In last week’s exciting blog I wrote that William Faulkner was working at a lumber mill when he wrote As I Lay Dying in 1930. This was wrong. He had a job as a night-time coal-heaver at the local power station. Local being Oxford, Mississippi. I might be fun also to learn that his family said they didn’t want him writing his moronic novels under the family name; so he changed Falkner to Faulkner.
Also in a recent blog on the Milk Marketing Board “bull” should have read “cow” throughout.
I seem to have gotten praise everywhere for these books. It was pretty much the same with my first novel, Better Dead Than Red, published when I was still in my twenties and working as a humour-column-heaver at the Guardian. “Up there with Dr Strangelove,” the Guardian said.
And “A magnificent social and political satire,” said the Irish Times in a page-one review.
But the one I enjoyed the most was from the Daily Telegraph. I don’t read the Telegraph anymore, ever since I stopped writing amusing obituaries for it – when the Telegraph specialized in amusing obituaries.
In ye olde days when my first novel was published the Daily Telegraph was a most objectionable imitation fascist sheet. It appealed to a large readership by telling stories about how everyone was always doing and saying nasty things about England.

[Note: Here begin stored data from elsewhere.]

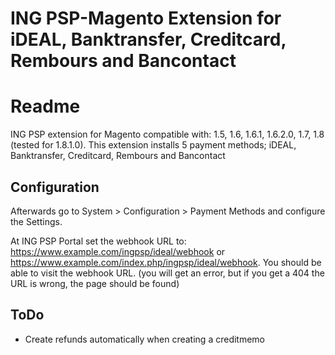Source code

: ING PSP-Magento Extension for iDEAL, Banktransfer, Creditcard, Rembours and Bancontact
====================

# Readme #

ING PSP extension for Magento compatible with: 1.5, 1.6, 1.6.1, 1.6.2.0, 1.7, 1.8 (tested for 1.8.1.0). 
This extension installs 5 payment methods; iDEAL, Banktransfer, Creditcard, Rembours and Bancontact

## Configuration

Afterwards go to System > Configuration > Payment Methods and configure the Settings.

At ING PSP Portal set the webhook URL to: https://www.example.com/ingpsp/ideal/webhook or https://www.example.com/index.php/ingpsp/ideal/webhook. You should be able to visit the webhook URL. (you will get an error, but if you get a 404 the URL is wrong, the page should be found)

## ToDo
+ Create refunds automatically when creating a creditmemo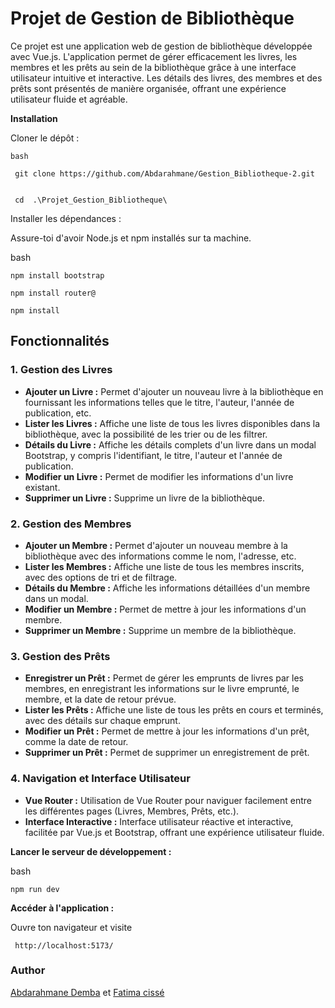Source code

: 



# Projet de Gestion de Bibliothèque

Ce projet est une application web de gestion de bibliothèque développée avec Vue.js. L'application permet de gérer efficacement les livres, les membres et les prêts au sein de la bibliothèque grâce à une interface utilisateur intuitive et interactive. Les détails des livres, des membres et des prêts sont présentés de manière organisée, offrant une expérience utilisateur fluide et agréable.

   
 **Installation**

 Cloner le dépôt :

    bash

     git clone https://github.com/Abdarahmane/Gestion_Bibliotheque-2.git


     cd  .\Projet_Gestion_Bibliotheque\

Installer les dépendances :

Assure-toi d'avoir Node.js et npm installés sur ta machine.

bash

    npm install bootstrap

    npm install router@

    npm install

## Fonctionnalités

### 1. Gestion des Livres

- **Ajouter un Livre :** Permet d'ajouter un nouveau livre à la bibliothèque en fournissant les informations telles que le titre, l'auteur, l'année de publication, etc.
- **Lister les Livres :** Affiche une liste de tous les livres disponibles dans la bibliothèque, avec la possibilité de les trier ou de les filtrer.
- **Détails du Livre :** Affiche les détails complets d'un livre dans un modal Bootstrap, y compris l'identifiant, le titre, l'auteur et l'année de publication.
- **Modifier un Livre :** Permet de modifier les informations d'un livre existant.
- **Supprimer un Livre :** Supprime un livre de la bibliothèque.

### 2. Gestion des Membres

- **Ajouter un Membre :** Permet d'ajouter un nouveau membre à la bibliothèque avec des informations comme le nom, l'adresse, etc.
- **Lister les Membres :** Affiche une liste de tous les membres inscrits, avec des options de tri et de filtrage.
- **Détails du Membre :** Affiche les informations détaillées d'un membre dans un modal.
- **Modifier un Membre :** Permet de mettre à jour les informations d'un membre.
- **Supprimer un Membre :** Supprime un membre de la bibliothèque.

### 3. Gestion des Prêts

- **Enregistrer un Prêt :** Permet de gérer les emprunts de livres par les membres, en enregistrant les informations sur le livre emprunté, le membre, et la date de retour prévue.
- **Lister les Prêts :** Affiche une liste de tous les prêts en cours et terminés, avec des détails sur chaque emprunt.
- **Modifier un Prêt :** Permet de mettre à jour les informations d'un prêt, comme la date de retour.
- **Supprimer un Prêt :** Permet de supprimer un enregistrement de prêt.

### 4. Navigation et Interface Utilisateur

- **Vue Router :** Utilisation de Vue Router pour naviguer facilement entre les différentes pages (Livres, Membres, Prêts, etc.).
- **Interface Interactive :** Interface utilisateur réactive et interactive, facilitée par Vue.js et Bootstrap, offrant une expérience utilisateur fluide.

  
**Lancer le serveur de développement :**

bash

    npm run dev

**Accéder à l'application :**

   
 Ouvre ton navigateur et visite
 
     http://localhost:5173/ 

### Author
 [Abdarahmane Demba](https://github.com/Abdarahmane/Gestion_Bibliotheque-2.git)
 et
[Fatima cissé](https://github.com/Fatoumacisse99)

 

 
   

   
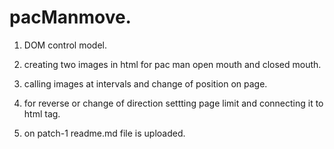 # pacManmove.
1.  DOM control model.

2.  creating two images in html for pac man open mouth and closed mouth.

3.  calling images at intervals and change of position on page.

4.  for reverse or change of direction settting page limit and connecting it to html tag.
5.  on patch-1 readme.md file is uploaded.
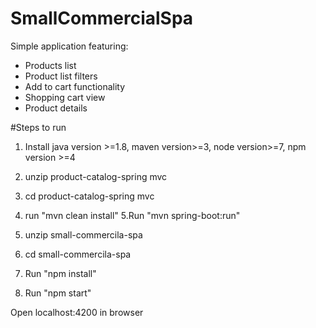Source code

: # SmallCommercialSpa

Simple application featuring:

- Products list
- Product list filters
- Add to cart functionality
- Shopping cart view
- Product details

#Steps to run

1. Install java version >=1.8, maven version>=3, node version>=7, npm version >=4
2. unzip product-catalog-spring mvc
3. cd product-catalog-spring mvc
4. run "mvn clean install"
5.Run "mvn spring-boot:run"

1. unzip small-commercila-spa
2. cd small-commercila-spa
3. Run "npm install"
4. Run "npm start"

Open localhost:4200 in browser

This, for some reason, cheered up Telegraph readers. They also thought “foreigners” when not being insulting were very funny.
In the novels that the Telegraph liked there was a former whodunit.
In my novel everyone was nasty and also funny. That was because I, a barefoot boy liberal with cheeks of tan, was destroying the extreme right-wing with savage satire.
I didn’t think it would be reviewed by the Telegraph, but there it was; reviewed by its Literary Editor just as if it were an important book.
There was one line in the review which I loved so much I considered getting it tattooed on my sit-upon.
“Sheer vulgarity,” it said, “covered with muck.”
I wanted to get that quoted in advertisements and in paperback and foreign editions.
Unfortunately the various publishers were not bored by reading glowing reviews.
The German edition, translated by the linguistic genius who also translated James Joyce into German, got an amazing review. “The best thing about this novel,” it wrote, “is the photograph on the back cover of the Adonis who wrote it.”
Apparently 16 blondes in downtown Frankfurt fainted just looking at my young and lovely self.
I am now ending my career as a blogman.